The Fine Arts Festival of Waupaca will celebrate its 50th anniversary with a celebration party from 5-8 p.m. Saturday, June 29, at the Waupaca Country Club.
The evening will include hors d’oeuvres and a three-piece jazz ensemble.
“People can stop in and reminisce. It is not a fundraiser. We are just looking to celebrate our existence,” Wolfgram said. “We want to host the people who have supported us or have been a part of it.”
The board is currently compiling a mailing list. Those who want to be included on the mailing list may contact the Waupaca Fine Arts Festival through its website at http://fineartsfestival.org/ or at P.O. Box 55, Waupaca, WI 54981.
The organization is also in the process of putting together a 50th anniversary commemorative book.
The 50th anniversary leaves Selma thinking about the many people who have helped make the festival possible.
She misses talking to Jerry and remembers the hours he spent in the music room in their home preparing for the annual concert.
“It was a good life,” she said. “We got to know the community a little better.”
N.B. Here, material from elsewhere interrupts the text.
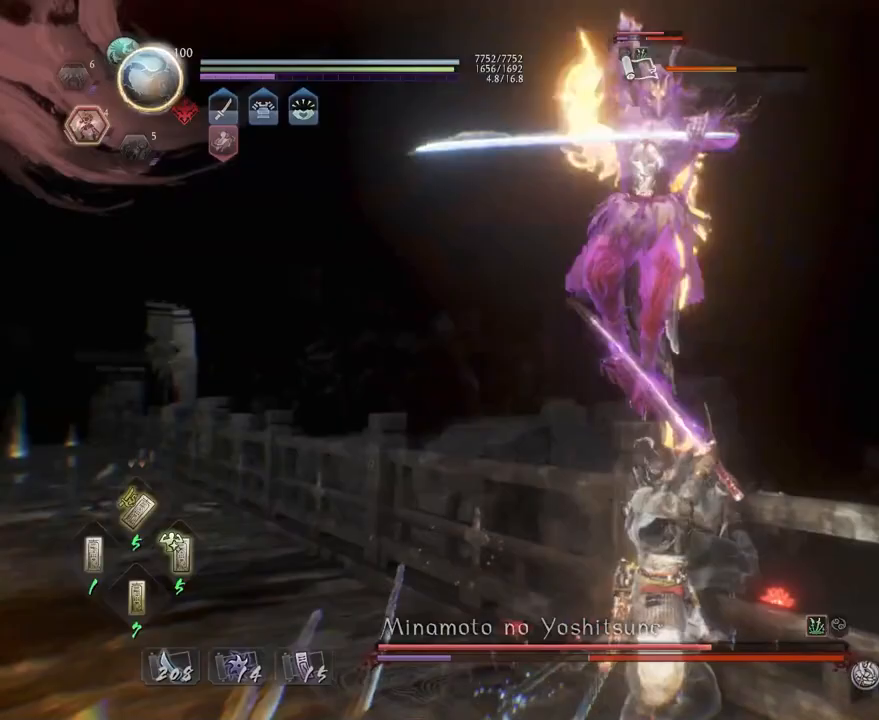
{"buttons": ["CROSS", "L1"], "left_stick": "up-left", "right_stick": "center", "events": [[133, "left_stick", "up"], [183, "left_stick", "up-right"], [333, "L1", "down"], [383, "left_stick", "up-left"], [450, "CROSS", "down"]]}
Wolfgram pays homage to Knoepfel, who he said “came here with a vision and a dream.”
In addition, Wolfgram appreciates and recognizes all who contributed to the arts these past 50 years.
“It’s an honor to be associated with an arts organization which has such a rich history,” he said.
The arts enrich lives.
“They allow us to express, emote and create and give us an avenue to do what no other creature on earth can do – to create art. I think there is an innate desire for humans to create art. Without that avenue to do so, we become stilted as a society and a community.”
He and the members of the choir enjoy their fellowship.
“The fact that these people are willing to put their time as a contribution, as well as their talent, shows their desire and their need to be with like-minded people,” Wolfgram said.
The arts result in new ideas, new friendships, new creative outlets.
“It gives us a chance to play together as a community. We, as adults, don’t play together enough. Somewhere down the line, society told us we had to grow up. We forgot how to do that – to draw, to sing, to dance, all those things that celebrate the human spirit,” he said.